By managing England’s grasslands less intensively, they could potentially store more carbon than forests, finds research from the Grasslands Trust.
In a new report, the Grasslands Trust highlights the importance of grasslands and challenges policy makers to re-examine the importance of this resource and the threats it continues to face. The report ‘Nature’s Tapestry’ identifies the opportunity to massively increase the amount of carbon stored in grassland soils.
The report sets out a series of recommendations which would make a real impact on the Grassland Trust’s mission to halt and reverse the current decline of grasslands – nine tenths of which have been lost in the last 70 years. The report explains why grasslands are important – including the ecosystem services that they provide such as carbon mitigation.
They argue that absorbing CO2 through tree planting has come to be ‘the poster child’ for efforts to fight climate change. There are many carbon offsetting schemes based around tree planting – under the assumption that it successfully locks away carbon as the trees grow. However, recent studies have revealed that England’s semi-natural grasslands actually store more carbon than forests – in fact, at 300 megatonnes of carbon, grasslands lock up 20 per cent of all soil carbon in the UK.

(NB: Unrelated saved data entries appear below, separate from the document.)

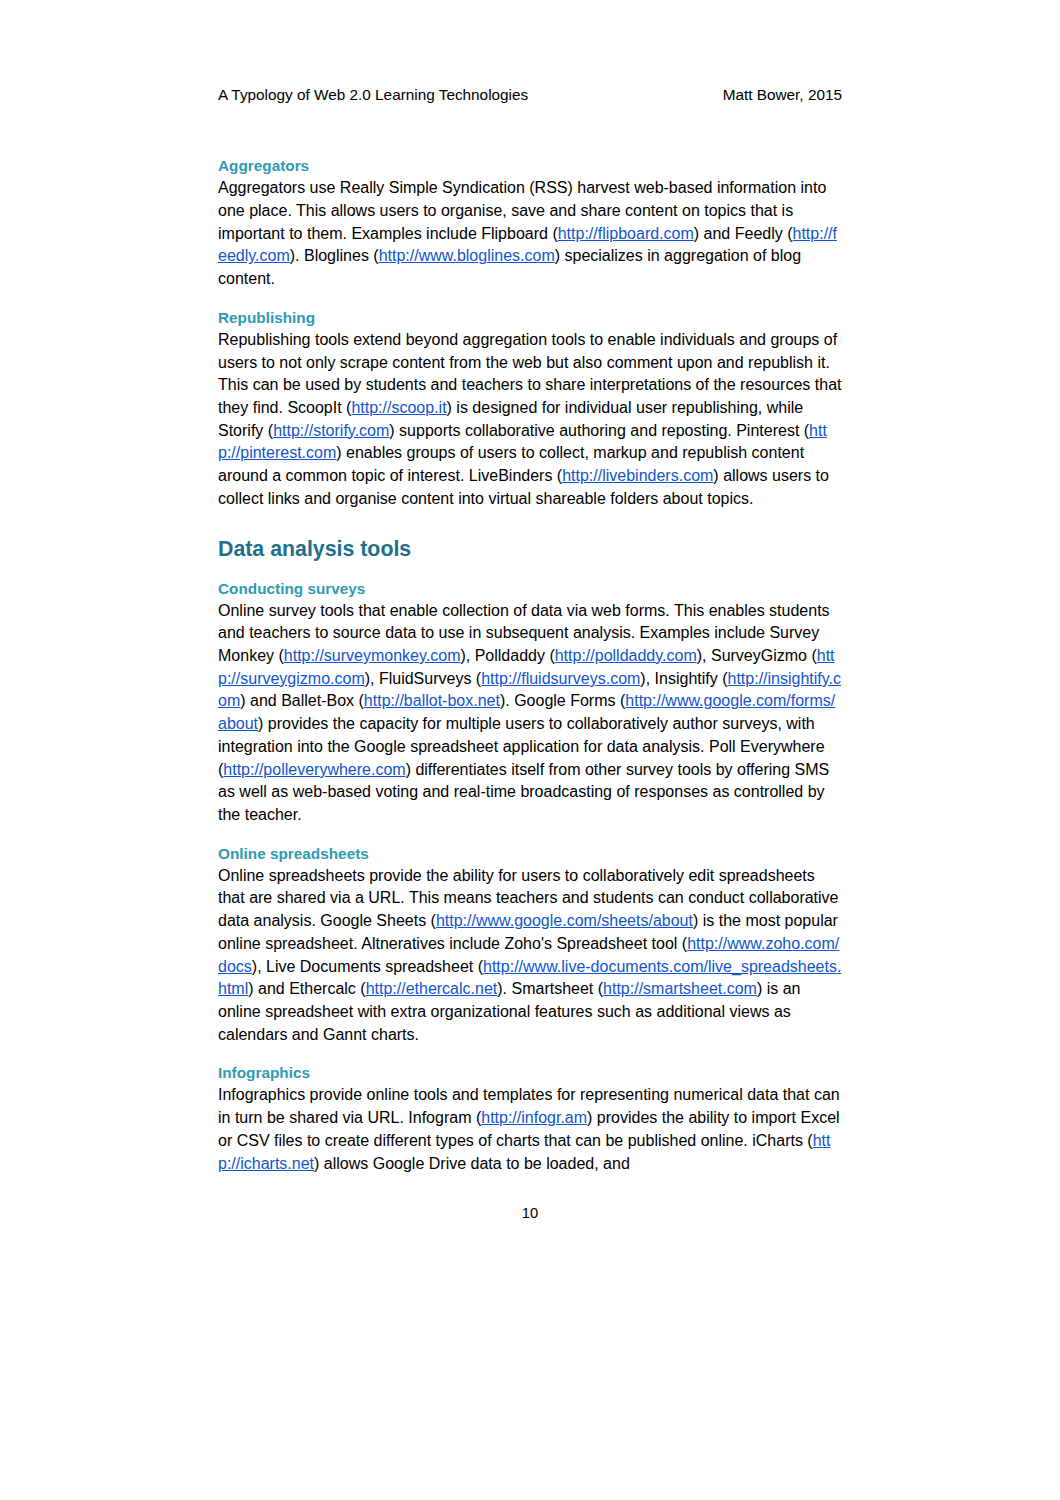A Typology of Web 2.0 Learning Technologies
Matt Bower, 2015
Aggregators
Aggregators use Really Simple Syndication (RSS) harvest web-based information into one place. This allows users to organise, save and share content on topics that is important to them. Examples include Flipboard (http://flipboard.com) and Feedly (http://feedly.com). Bloglines (http://www.bloglines.com) specializes in aggregation of blog content.
Republishing
Republishing tools extend beyond aggregation tools to enable individuals and groups of users to not only scrape content from the web but also comment upon and republish it. This can be used by students and teachers to share interpretations of the resources that they find. ScoopIt (http://scoop.it) is designed for individual user republishing, while Storify (http://storify.com) supports collaborative authoring and reposting. Pinterest (http://pinterest.com) enables groups of users to collect, markup and republish content around a common topic of interest. LiveBinders (http://livebinders.com) allows users to collect links and organise content into virtual shareable folders about topics.
Data analysis tools
Conducting surveys
Online survey tools that enable collection of data via web forms. This enables students and teachers to source data to use in subsequent analysis. Examples include Survey Monkey (http://surveymonkey.com), Polldaddy (http://polldaddy.com), SurveyGizmo (http://surveygizmo.com), FluidSurveys (http://fluidsurveys.com), Insightify (http://insightify.com) and Ballet-Box (http://ballot-box.net). Google Forms (http://www.google.com/forms/about) provides the capacity for multiple users to collaboratively author surveys, with integration into the Google spreadsheet application for data analysis. Poll Everywhere (http://polleverywhere.com) differentiates itself from other survey tools by offering SMS as well as web-based voting and real-time broadcasting of responses as controlled by the teacher.
Online spreadsheets
Online spreadsheets provide the ability for users to collaboratively edit spreadsheets that are shared via a URL. This means teachers and students can conduct collaborative data analysis. Google Sheets (http://www.google.com/sheets/about) is the most popular online spreadsheet. Altneratives include Zoho's Spreadsheet tool (http://www.zoho.com/docs), Live Documents spreadsheet (http://www.live-documents.com/live_spreadsheets.html) and Ethercalc (http://ethercalc.net). Smartsheet (http://smartsheet.com) is an online spreadsheet with extra organizational features such as additional views as calendars and Gannt charts.
Infographics
Infographics provide online tools and templates for representing numerical data that can in turn be shared via URL. Infogram (http://infogr.am) provides the ability to import Excel or CSV files to create different types of charts that can be published online. iCharts (http://icharts.net) allows Google Drive data to be loaded, and
10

Wildlife rich grasslands store more carbon in their soils than those which are intensively managed –over 3 tonnes/hectare each year of carbon can be sequestered into grasslands, where intensive management has been withdrawn. This is almost as much as is sequestered into Sitka Spruce plantations. The report highlights that if farmers and landowners were able to reduce intensive management practices on grasslands – such as high use of chemical fertiliser – England’s capacity to store carbon in grassland soils, would significantly increase, as well as providing habitat for threatened wildlife, and other critical ‘ecosystem services’ such as crop pollination and water purification.